**Task description**
Using the records below, quote only the span that opens with the line containing "X45700000Y-46900000D01*" and closes with the line containing "X42300000Y-43500000D02*", exactly and inclusively.

**Records from a dataset**
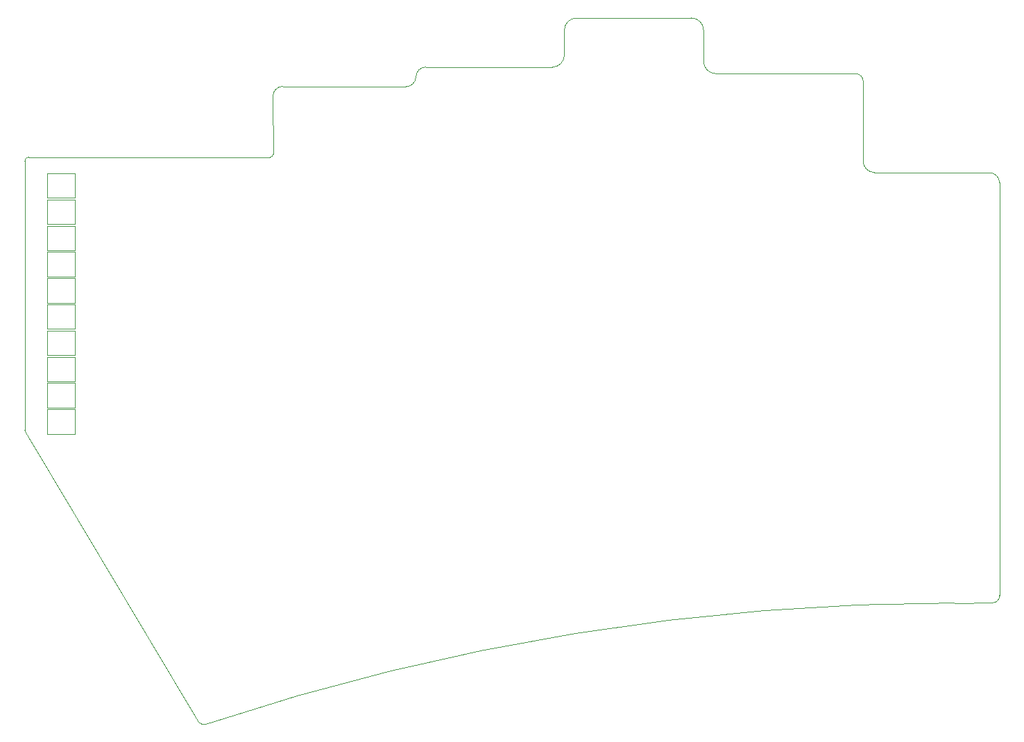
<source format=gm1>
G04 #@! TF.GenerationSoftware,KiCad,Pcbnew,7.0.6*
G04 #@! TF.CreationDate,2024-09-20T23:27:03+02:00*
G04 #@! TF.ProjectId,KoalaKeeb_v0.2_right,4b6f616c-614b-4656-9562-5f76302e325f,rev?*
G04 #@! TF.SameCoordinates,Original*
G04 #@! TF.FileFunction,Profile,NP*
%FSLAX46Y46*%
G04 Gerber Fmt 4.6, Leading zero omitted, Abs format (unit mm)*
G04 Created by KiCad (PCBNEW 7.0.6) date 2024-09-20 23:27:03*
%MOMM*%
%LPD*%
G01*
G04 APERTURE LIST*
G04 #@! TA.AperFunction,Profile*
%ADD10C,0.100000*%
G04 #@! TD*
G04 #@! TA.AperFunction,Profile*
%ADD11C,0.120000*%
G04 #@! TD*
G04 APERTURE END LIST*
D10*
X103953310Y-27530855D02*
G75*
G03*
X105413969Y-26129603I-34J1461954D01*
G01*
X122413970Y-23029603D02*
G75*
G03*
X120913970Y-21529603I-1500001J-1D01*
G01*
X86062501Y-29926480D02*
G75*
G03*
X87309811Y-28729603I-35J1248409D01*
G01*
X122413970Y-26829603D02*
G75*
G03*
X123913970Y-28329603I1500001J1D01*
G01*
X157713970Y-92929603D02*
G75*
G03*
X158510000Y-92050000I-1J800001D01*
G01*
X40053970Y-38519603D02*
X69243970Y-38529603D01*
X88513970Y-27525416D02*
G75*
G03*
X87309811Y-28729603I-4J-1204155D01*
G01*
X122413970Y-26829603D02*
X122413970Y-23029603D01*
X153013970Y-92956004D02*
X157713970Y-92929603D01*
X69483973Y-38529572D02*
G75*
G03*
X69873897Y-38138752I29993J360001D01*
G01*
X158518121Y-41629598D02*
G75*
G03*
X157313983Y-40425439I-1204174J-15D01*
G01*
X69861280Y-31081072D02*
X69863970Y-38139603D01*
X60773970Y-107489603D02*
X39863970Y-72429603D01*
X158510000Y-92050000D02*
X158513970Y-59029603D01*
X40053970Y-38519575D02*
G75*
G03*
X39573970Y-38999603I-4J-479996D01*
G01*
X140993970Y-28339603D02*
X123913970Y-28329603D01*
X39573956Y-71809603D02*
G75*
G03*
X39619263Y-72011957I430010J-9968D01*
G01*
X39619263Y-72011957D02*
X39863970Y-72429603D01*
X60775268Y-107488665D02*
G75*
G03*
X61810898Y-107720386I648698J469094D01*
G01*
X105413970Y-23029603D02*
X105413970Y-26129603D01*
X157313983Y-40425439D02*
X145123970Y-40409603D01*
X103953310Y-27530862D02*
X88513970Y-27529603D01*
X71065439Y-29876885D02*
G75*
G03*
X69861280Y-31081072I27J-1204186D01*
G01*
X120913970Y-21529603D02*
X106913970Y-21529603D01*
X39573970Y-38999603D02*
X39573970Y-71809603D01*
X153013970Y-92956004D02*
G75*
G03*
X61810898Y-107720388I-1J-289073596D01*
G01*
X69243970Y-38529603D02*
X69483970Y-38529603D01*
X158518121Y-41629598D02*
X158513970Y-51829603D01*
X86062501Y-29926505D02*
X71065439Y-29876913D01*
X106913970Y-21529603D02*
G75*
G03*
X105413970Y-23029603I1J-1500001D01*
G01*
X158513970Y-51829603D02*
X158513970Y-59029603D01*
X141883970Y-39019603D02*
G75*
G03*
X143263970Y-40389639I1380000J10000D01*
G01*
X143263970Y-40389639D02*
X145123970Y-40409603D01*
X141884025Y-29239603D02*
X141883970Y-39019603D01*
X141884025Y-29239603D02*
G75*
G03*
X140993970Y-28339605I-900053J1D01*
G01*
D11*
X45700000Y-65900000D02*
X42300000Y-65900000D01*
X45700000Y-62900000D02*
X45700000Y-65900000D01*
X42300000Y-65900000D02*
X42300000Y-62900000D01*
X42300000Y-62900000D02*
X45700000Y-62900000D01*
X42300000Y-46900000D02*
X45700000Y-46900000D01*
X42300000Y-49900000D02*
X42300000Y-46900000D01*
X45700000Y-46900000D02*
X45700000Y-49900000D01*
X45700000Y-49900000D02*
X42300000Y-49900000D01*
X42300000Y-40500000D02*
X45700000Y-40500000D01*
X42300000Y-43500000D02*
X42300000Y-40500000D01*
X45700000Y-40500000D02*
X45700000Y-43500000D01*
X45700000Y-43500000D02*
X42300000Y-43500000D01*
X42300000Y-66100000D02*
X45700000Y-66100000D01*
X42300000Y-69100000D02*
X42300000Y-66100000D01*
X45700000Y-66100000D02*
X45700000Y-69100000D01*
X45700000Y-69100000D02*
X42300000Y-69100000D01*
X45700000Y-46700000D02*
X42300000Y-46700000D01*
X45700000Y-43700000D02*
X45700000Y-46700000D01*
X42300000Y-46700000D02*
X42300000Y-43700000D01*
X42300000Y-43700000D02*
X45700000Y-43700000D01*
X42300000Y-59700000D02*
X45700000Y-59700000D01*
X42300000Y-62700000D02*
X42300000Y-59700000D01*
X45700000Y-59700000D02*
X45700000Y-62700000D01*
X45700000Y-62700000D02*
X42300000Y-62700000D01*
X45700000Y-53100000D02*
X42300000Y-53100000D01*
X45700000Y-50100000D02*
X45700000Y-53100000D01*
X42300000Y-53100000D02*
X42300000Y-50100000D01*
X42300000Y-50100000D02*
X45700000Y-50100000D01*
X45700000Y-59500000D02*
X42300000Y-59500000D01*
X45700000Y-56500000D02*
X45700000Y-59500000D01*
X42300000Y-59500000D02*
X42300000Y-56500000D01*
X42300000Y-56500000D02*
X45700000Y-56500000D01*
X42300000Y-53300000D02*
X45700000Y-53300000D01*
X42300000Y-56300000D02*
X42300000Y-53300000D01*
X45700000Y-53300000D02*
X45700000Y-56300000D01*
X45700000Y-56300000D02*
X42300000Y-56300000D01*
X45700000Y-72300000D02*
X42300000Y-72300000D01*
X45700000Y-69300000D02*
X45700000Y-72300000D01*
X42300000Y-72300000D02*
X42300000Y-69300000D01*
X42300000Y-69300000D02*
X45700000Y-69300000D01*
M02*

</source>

---

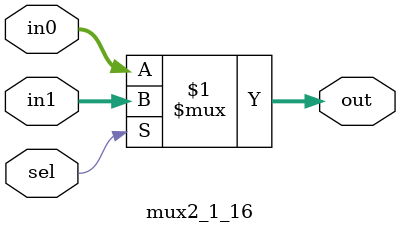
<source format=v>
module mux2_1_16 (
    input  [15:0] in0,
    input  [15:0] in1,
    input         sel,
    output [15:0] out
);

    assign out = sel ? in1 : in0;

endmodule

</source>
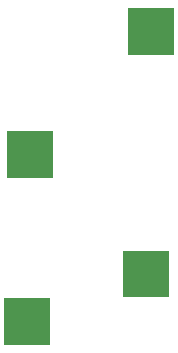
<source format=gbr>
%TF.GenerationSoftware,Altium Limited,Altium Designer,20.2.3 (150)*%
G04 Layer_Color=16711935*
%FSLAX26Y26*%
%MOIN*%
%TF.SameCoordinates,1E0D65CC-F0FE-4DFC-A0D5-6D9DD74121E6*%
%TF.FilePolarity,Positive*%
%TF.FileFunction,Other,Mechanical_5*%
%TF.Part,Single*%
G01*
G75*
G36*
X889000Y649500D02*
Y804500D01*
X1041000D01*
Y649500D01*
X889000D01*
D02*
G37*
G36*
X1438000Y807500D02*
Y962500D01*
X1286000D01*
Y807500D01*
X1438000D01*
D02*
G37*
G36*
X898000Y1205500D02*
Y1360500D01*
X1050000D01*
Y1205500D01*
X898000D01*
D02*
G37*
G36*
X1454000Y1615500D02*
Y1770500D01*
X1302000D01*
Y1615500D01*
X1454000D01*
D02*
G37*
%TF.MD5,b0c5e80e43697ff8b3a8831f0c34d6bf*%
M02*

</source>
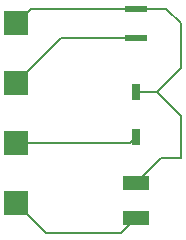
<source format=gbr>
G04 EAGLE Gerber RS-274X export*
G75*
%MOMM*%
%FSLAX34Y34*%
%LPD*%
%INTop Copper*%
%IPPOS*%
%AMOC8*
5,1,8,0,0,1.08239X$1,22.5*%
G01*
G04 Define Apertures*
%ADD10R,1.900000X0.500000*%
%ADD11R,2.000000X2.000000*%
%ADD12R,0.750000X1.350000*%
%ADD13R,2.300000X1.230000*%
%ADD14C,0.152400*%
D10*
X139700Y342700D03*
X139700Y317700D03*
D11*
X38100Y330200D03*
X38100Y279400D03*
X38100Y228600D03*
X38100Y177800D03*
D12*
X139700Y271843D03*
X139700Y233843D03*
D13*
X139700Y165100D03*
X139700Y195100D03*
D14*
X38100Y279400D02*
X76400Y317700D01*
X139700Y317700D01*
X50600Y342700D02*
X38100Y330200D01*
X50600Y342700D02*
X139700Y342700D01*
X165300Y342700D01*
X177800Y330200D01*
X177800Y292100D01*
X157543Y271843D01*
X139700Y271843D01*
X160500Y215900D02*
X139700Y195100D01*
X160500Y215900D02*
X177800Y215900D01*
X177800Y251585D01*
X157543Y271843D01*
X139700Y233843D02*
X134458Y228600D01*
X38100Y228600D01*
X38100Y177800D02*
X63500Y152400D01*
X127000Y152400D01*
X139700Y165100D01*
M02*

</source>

**Solution to this exercise**
X45700000Y-46900000D01*
X42300000Y-49900000D02*
X42300000Y-46900000D01*
X45700000Y-46900000D02*
X45700000Y-49900000D01*
X45700000Y-49900000D02*
X42300000Y-49900000D01*
X42300000Y-40500000D02*
X45700000Y-40500000D01*
X42300000Y-43500000D02*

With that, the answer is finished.